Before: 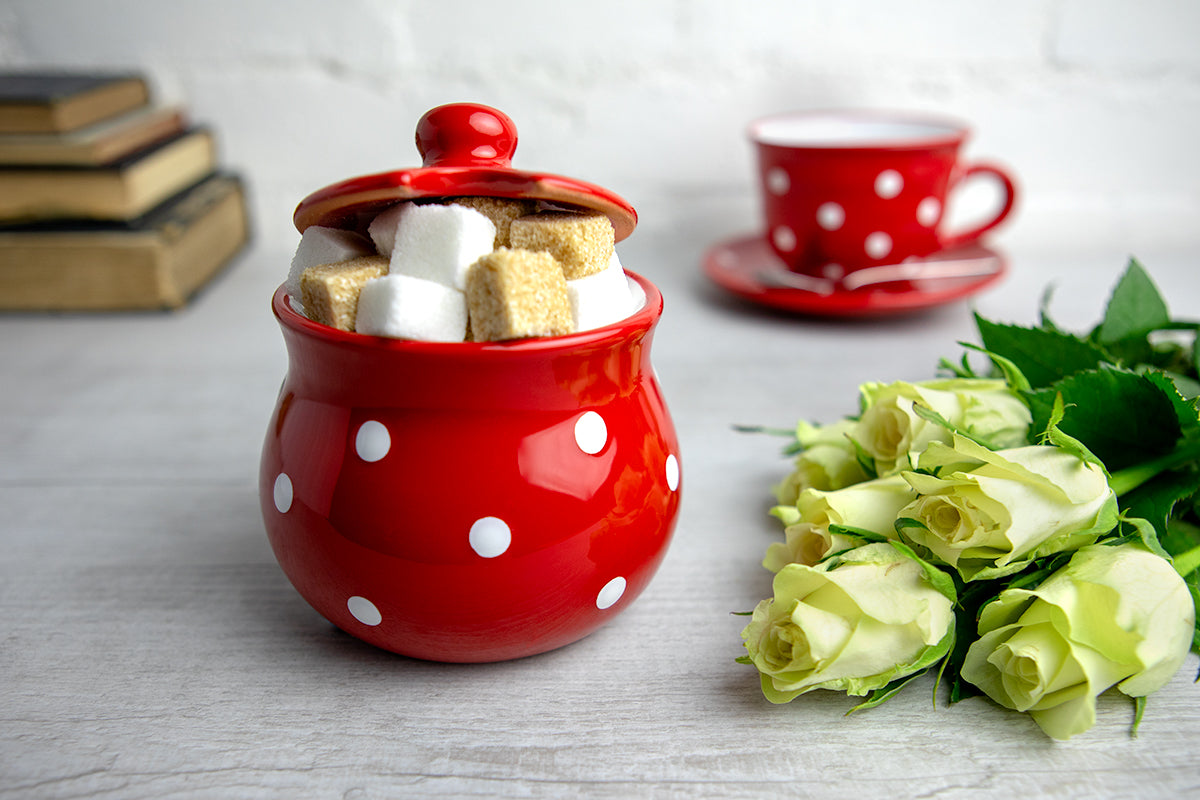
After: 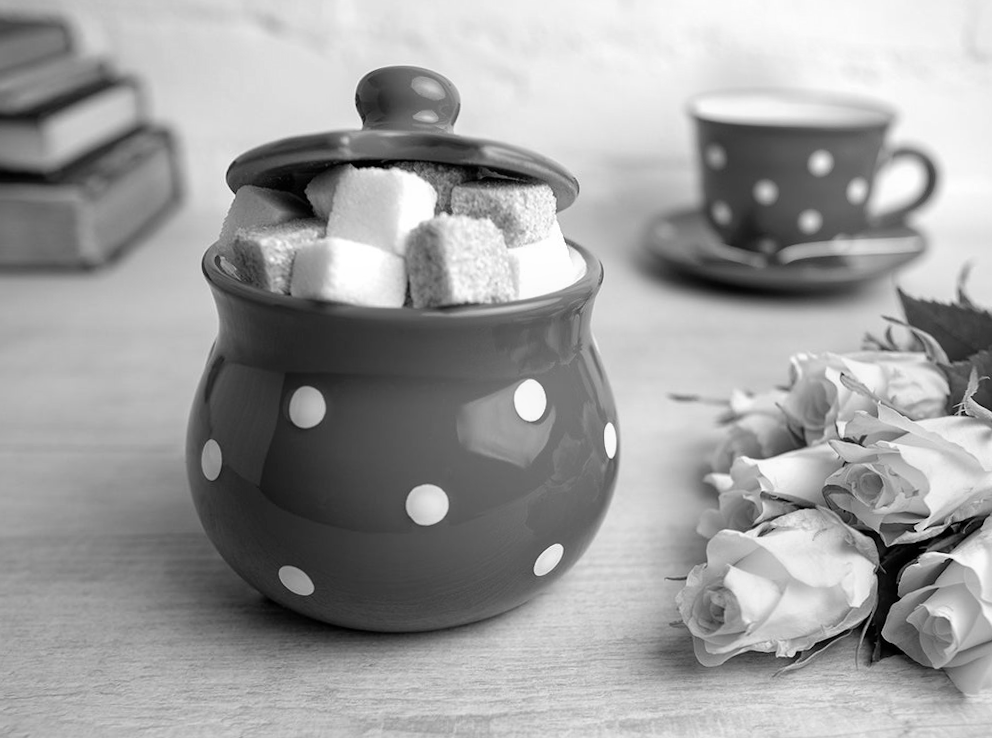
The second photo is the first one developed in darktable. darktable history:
rotate and perspective: rotation 0.679°, lens shift (horizontal) 0.136, crop left 0.009, crop right 0.991, crop top 0.078, crop bottom 0.95
crop: left 8.026%, right 7.374%
monochrome: on, module defaults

════════

■ WHAT TO WORK ON: Turn the listing above into a numbered list with one line per item, skipping any blank lines and leaving out the pictures.

■ RESULT FOR THIS EXERCISE:
1. Before: 
2. After: 
3. The second photo is the first one developed in darktable. darktable history:
4. rotate and perspective: rotation 0.679°, lens shift (horizontal) 0.136, crop left 0.009, crop right 0.991, crop top 0.078, crop bottom 0.95
5. crop: left 8.026%, right 7.374%
6. monochrome: on, module defaults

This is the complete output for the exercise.